I was really struck over the last several months talking with a couple of different people who work in think tanks who confided to me that they didn’t feel safe expressing anything but the, you know, at least as hawkish of an opinion as others in the room or other organizations. They didn’t feel safe saying what they really thought. because it would potentially jeopardize their access to future meetings and even their job security. They’re not operating in an environment of academic freedom and tenure that I have had the privilege to here at Cornell.

And so I think it really is corrosive for the quality of our democratic debate when you have what is really self-censorship and reflexive positioning where people say what is politically rather than analytically correct. It makes it very hard to raise questions about the course that we’re on. I’m not saying that those sorts of questions are always spot on, but the very act of engaging with them, I think, makes for better decision-making….I think there is a recognition that we need a more lively debate, but the structural incentives just aren’t really there and need to be created. It’s challenging. It means that the conversations, even outside of the public spotlight, are as often political as they are intellectually rigorous when you have this kind of positioning and you have an artificial narrowing of the debate and discussion. And many assumptions that may be pretty foundational, such as “what are China’s intentions?”, don’t get the same kind of rigorous assessment that they really deserve.

== TASKS TO PERFORM ==
1. In the passage on think-tank debate, what did the think-tank workers fear that expressing their real views would put at risk?
2. Render this sentence from the passage on think-tank debate in Spanish: "It makes it very hard to raise questions about the course that we’re on."
3. Write the next few sentences of the passage on think-tank debate, picking up after its final sentence.

== DATA SECTION ==
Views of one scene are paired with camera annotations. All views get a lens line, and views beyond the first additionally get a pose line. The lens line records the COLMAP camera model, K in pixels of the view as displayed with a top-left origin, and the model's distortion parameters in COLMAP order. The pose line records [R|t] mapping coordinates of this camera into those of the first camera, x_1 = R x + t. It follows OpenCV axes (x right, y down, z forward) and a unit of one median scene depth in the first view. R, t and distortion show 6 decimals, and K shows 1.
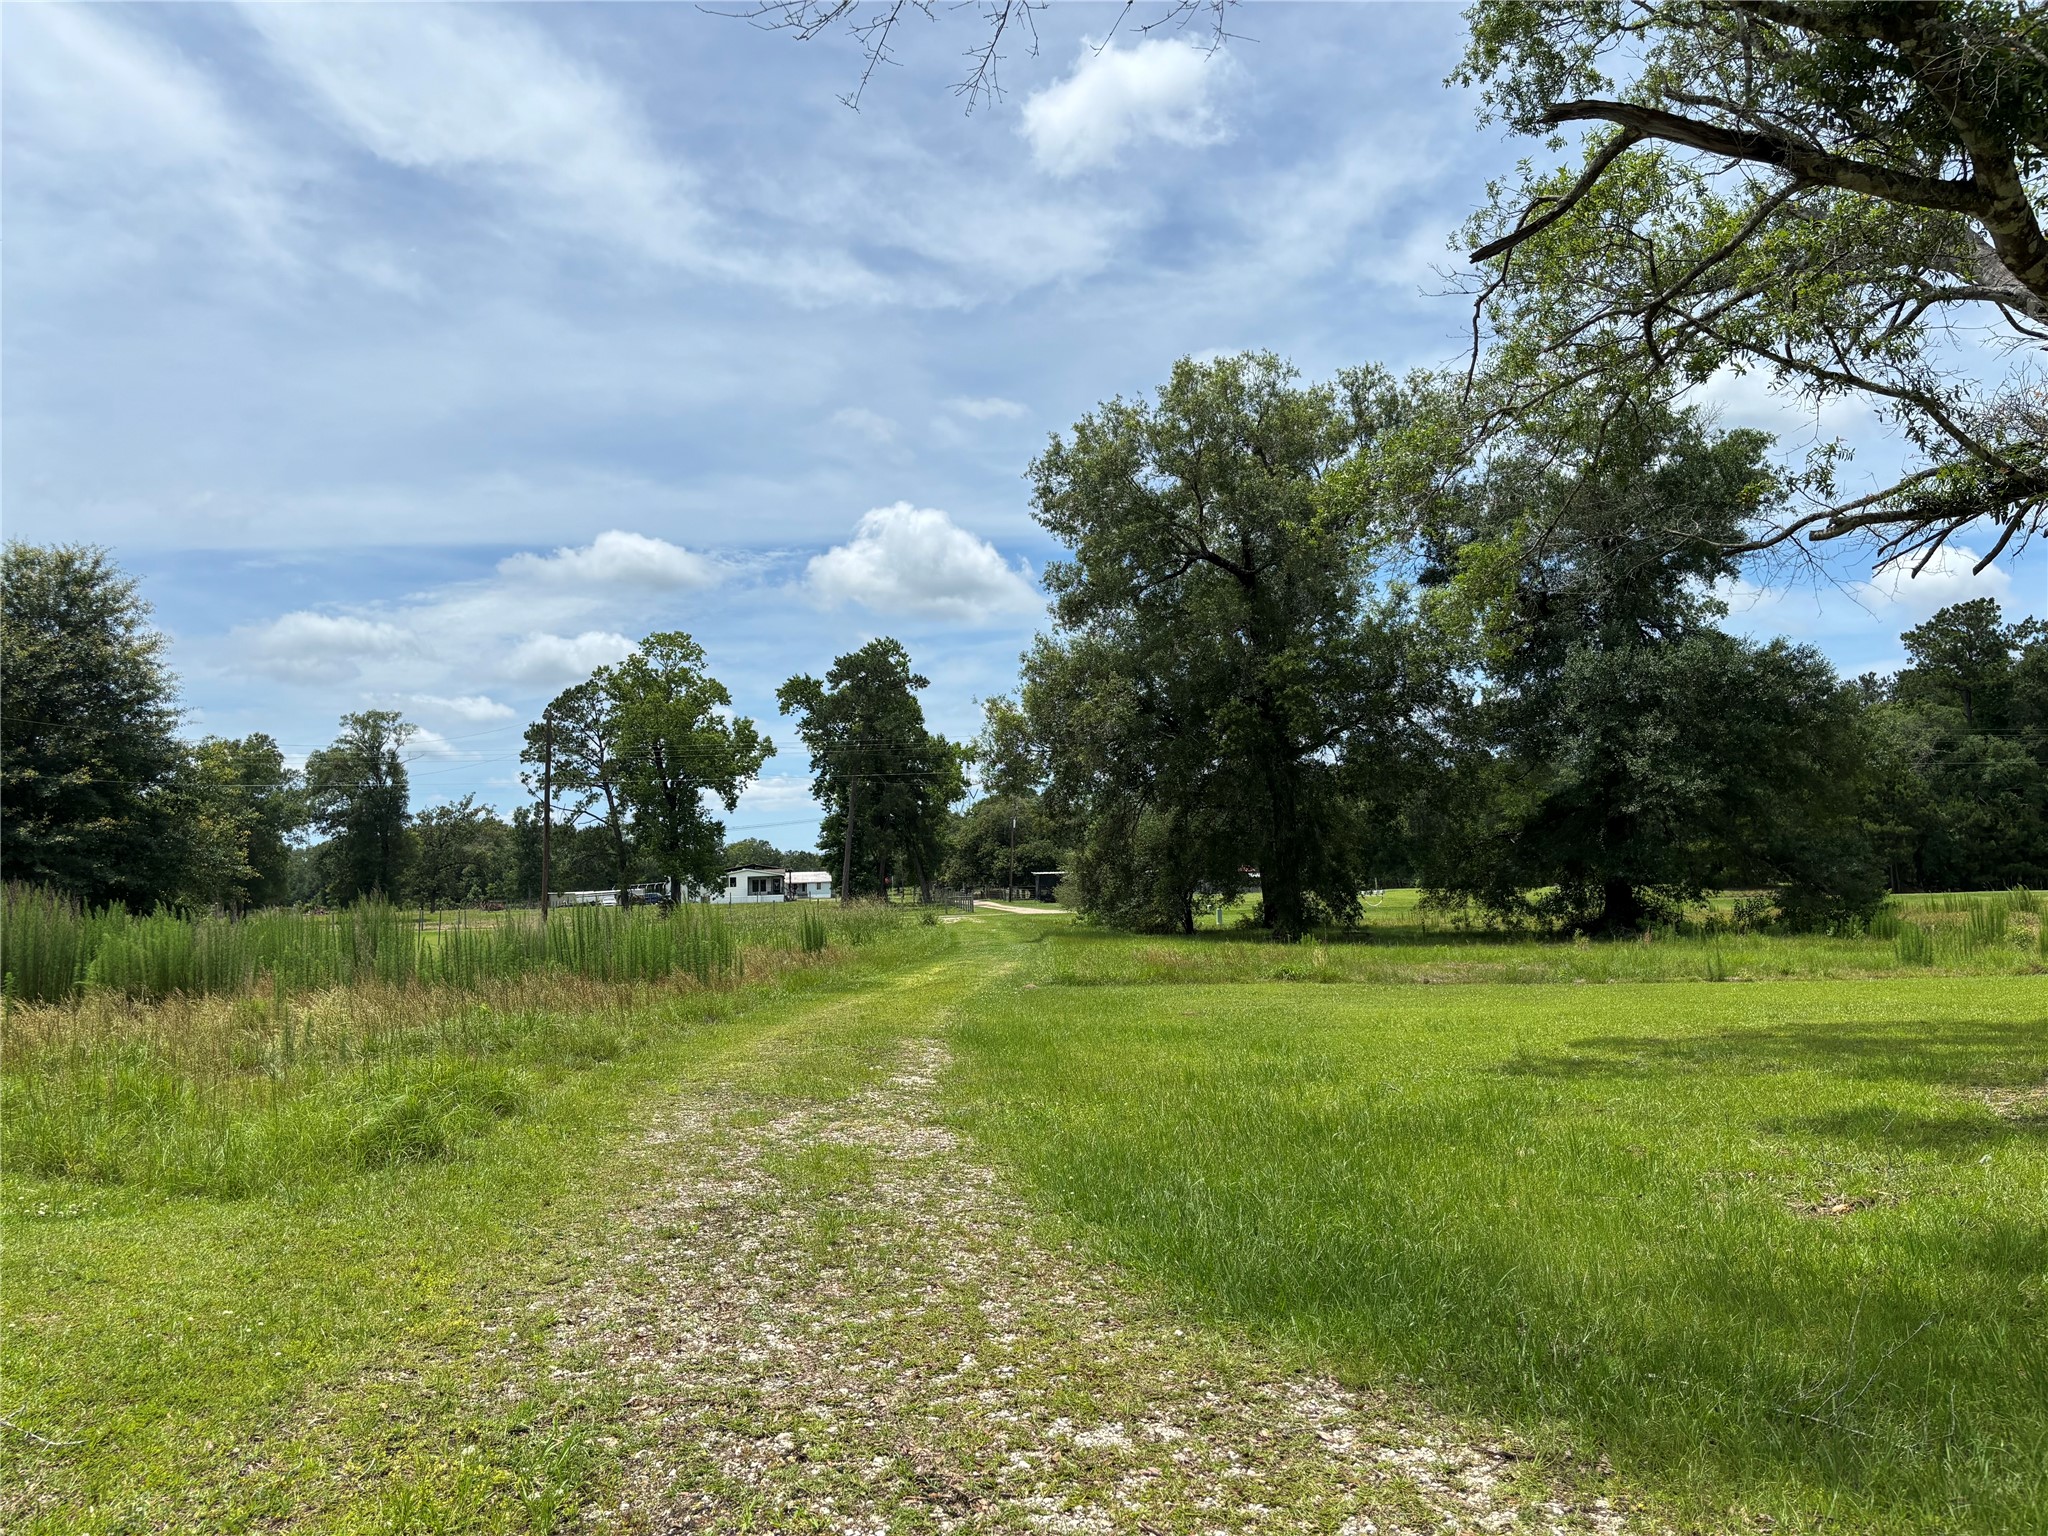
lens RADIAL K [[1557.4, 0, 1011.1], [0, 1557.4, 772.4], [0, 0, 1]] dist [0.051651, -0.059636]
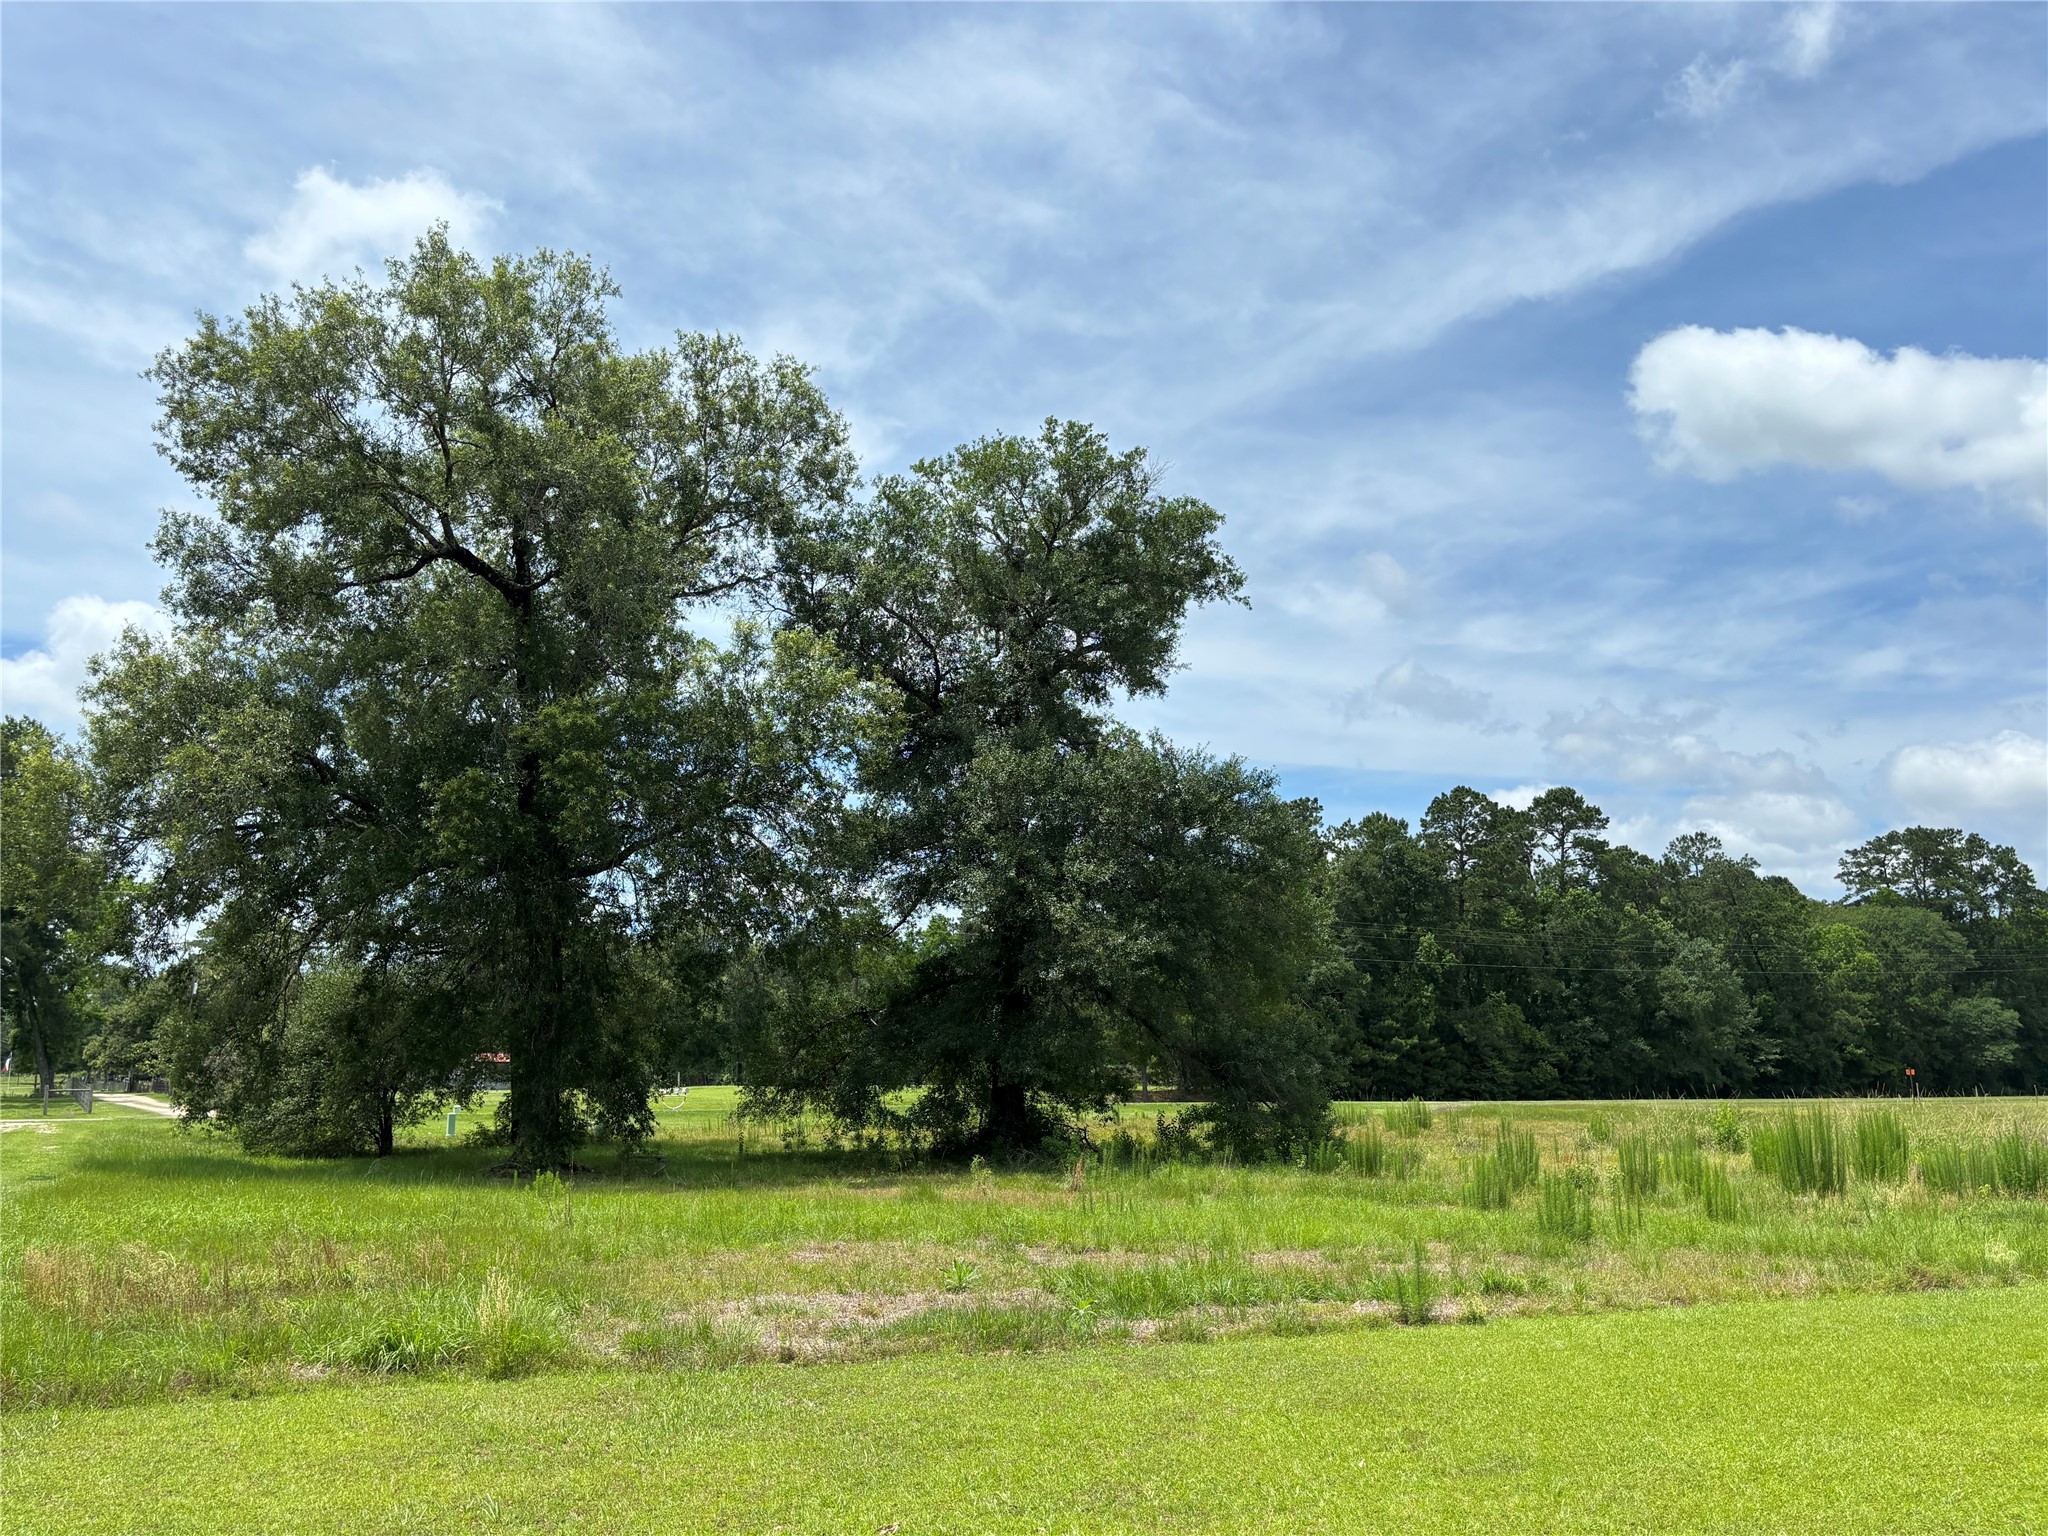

== RESPONSES BY ITEM NUMBER ==
1. Their access to future meetings and even their job security.

2. Hace que sea muy difícil plantear preguntas sobre el rumbo que llevamos.

3.
The pressures that Weiss describes are an important part of the reflexive hawkishness and conformism that make the foreign policy establishment so hostile to dissenting and unconventional views. The debate remains narrow because anyone that strays beyond the limits faces backlash and adverse professional consequences, and so most professionals will tend to stay within the set boundaries. Because so much of this is done through self-censorship of the sort that Weiss mentions, it will often go unnoticed, but it is happening all the same.